Friday, November 28, 2008 7:00:06 AM

Post# of 120381
U.S. Stock Futures Fall, Indicate S&P 500 May Trim Weekly Gain


By Daniela Silberstein

Nov. 28 (Bloomberg) -- U.S. stock futures fell, indicating the Standard & Poor’s 500 Index may trim its biggest weekly gain since 1974, as lower oil dragged down energy producers.

Exxon Mobil Corp. lost almost 1 percent in Germany as crude slid on speculation a potential OPEC production cut may fail to outweigh declining fuel demand. Wal-Mart Stores Inc. declined 1 percent as U.S. retailers discounted merchandise as much as 70 percent to counter what may be the weakest holiday shopping season in six years.

The S&P 500 surged 11 percent this week as the Federal Reserve committed as much as $800 billion to help resuscitate lending markets and investors speculated President-elect Barack Obama’s economic team will bolster growth. The index has still tumbled 43 percent from its October 2007 record as credit- related losses and writedowns at global financial companies approach $1 trillion. Exchanges were shut yesterday for the Thanksgiving holiday.

“After a lot of good days a backlash wouldn’t be surprising,” said Peter Braendle, who helps oversee $48 billion at Swisscanto Asset Management AG in Zurich. “The lower oil price is a relief for a lot of industries but there are also sectors that suffer.”

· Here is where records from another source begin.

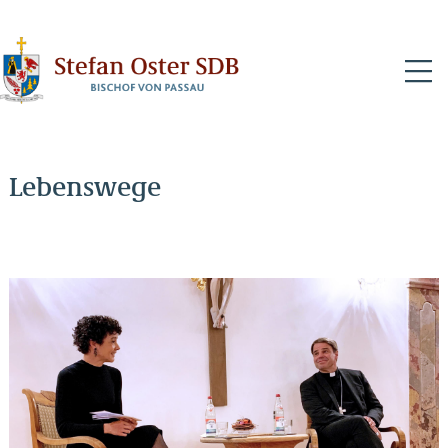
N
Lebenswege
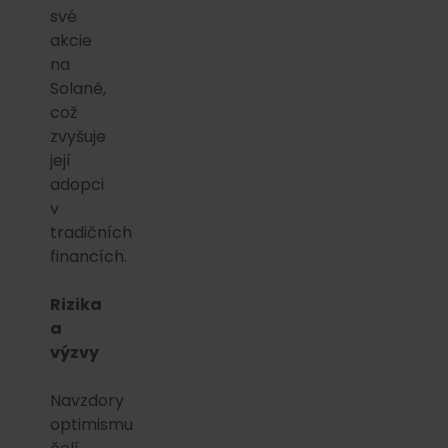
své
akcie
na
Solaně,
což
zvyšuje
její
adopci
v
tradičních
financích.
Rizika
a
výzvy
Navzdory
optimismu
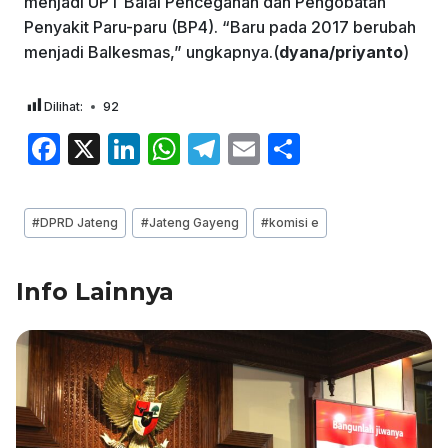
menjadi UPT Balai Pencegahan dan Pengobatan
Penyakit Paru-paru (BP4). “Baru pada 2017 berubah
menjadi Balkesmas,” ungkapnya.(
dyana/priyanto
)
Dilihat:
92
F
X
Li
W
T
E
S
a
n
h
el
m
h
c
k
at
e
ai
ar
Post
#
DPRD Jateng
#
Jateng Gayeng
#
komisi e
e
e
s
gr
l
e
Tags:
b
dI
A
a
Info Lainnya
o
n
p
m
o
p
k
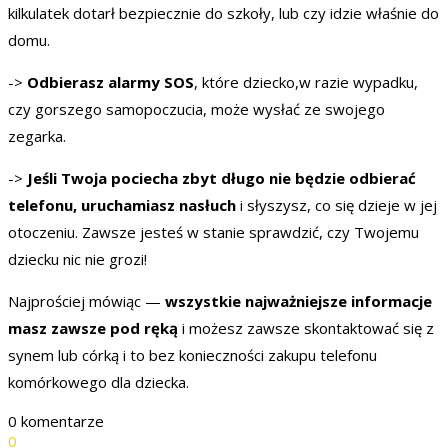
kilkulatek dotarł bezpiecznie do szkoły, lub czy idzie właśnie do
domu.
->
Odbierasz alarmy SOS
, które dziecko,w razie wypadku,
czy gorszego samopoczucia, może wysłać ze swojego
zegarka.
->
Jeśli Twoja pociecha zbyt długo nie będzie odbierać
telefonu, uruchamiasz nasłuch
i słyszysz, co się dzieje w jej
otoczeniu. Zawsze jesteś w stanie sprawdzić, czy Twojemu
dziecku nic nie grozi!
Najprościej mówiąc —
wszystkie najważniejsze informacje
masz zawsze pod ręką
i możesz zawsze skontaktować się z
synem lub córką i to bez konieczności zakupu telefonu
komórkowego dla dziecka.
0 komentarze
0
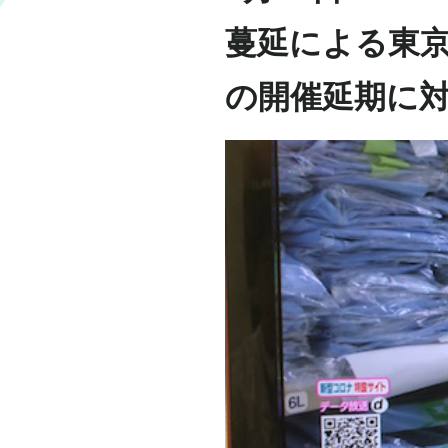
蔓延による東京
の開催延期に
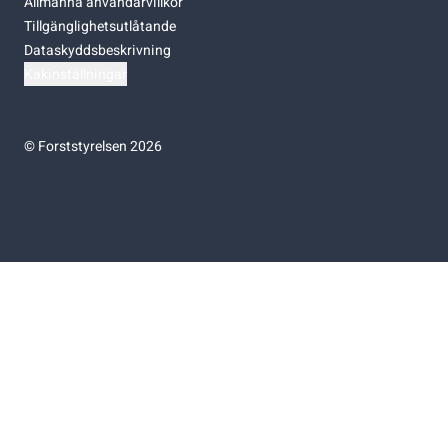
Allmänna användarvillkor
Tillgänglighetsutlåtande
Dataskyddsbeskrivning
Kakinställningar
©
Forststyrelsen 2026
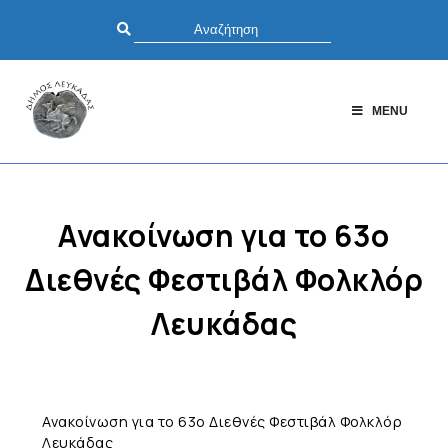
MENU
Ανακοίνωση για το 63ο
Διεθνές Φεστιβάλ Φολκλόρ
Λευκάδας
Ανακοίνωση για το 63ο Διεθνές Φεστιβάλ Φολκλόρ
Λευκάδας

Futures on the S&P 500 expiring in December fell 0.5 percent to 882.7 at 10:15 a.m. in London. Dow Jones Industrial Average futures slid 0.3 percent to 8,675, while Nasdaq-100 Index futures lost 0.9 percent to 1,185. Trading on U.S. exchanges will end at 1 p.m. today.

Exxon, Oil

Exxon slid 0.8 percent to $80.22 in Germany. Crude oil for January delivery dropped 2.8 percent to $52.93 a barrel in New York. OPEC members may consider a reduction at their meeting this weekend in Cairo to stabilize the market, Shokri Ghanem, chairman of Libya’s National Oil Corp., said yesterday.

Concerns about oil consumption have increased after reports showed the U.S. economy slowed and consumer spending fell. Gasoline demand dropped 1.3 percent from last week, the Energy Department said in its weekly report.

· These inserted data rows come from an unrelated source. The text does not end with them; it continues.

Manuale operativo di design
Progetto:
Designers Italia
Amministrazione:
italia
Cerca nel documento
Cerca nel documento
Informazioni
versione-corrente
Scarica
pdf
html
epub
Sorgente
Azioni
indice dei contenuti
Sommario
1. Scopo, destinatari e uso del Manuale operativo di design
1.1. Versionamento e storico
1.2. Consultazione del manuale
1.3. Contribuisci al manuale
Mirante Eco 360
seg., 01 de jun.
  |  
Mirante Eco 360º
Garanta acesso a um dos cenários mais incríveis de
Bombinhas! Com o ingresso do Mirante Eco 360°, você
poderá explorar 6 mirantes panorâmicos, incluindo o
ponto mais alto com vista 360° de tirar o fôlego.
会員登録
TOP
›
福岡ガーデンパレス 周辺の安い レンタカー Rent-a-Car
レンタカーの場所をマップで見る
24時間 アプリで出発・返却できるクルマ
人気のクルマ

Wal-Mart, the world’s largest retailer, lost 1 percent to $56.15. Individuals may spend an average of $616 on holiday gifts this year, down 29 percent from a year earlier, according to a Gallup Inc. poll. That raises the pressure on chains facing declining consumer confidence and the prospect of a recession.

Retailers promoted “doorbuster” deals to attract customers today, the day traditionally called “Black Friday.” The day after Thanksgiving is considered to be when retailers start to make their annual profit, having paid off their costs from sales earlier in the year.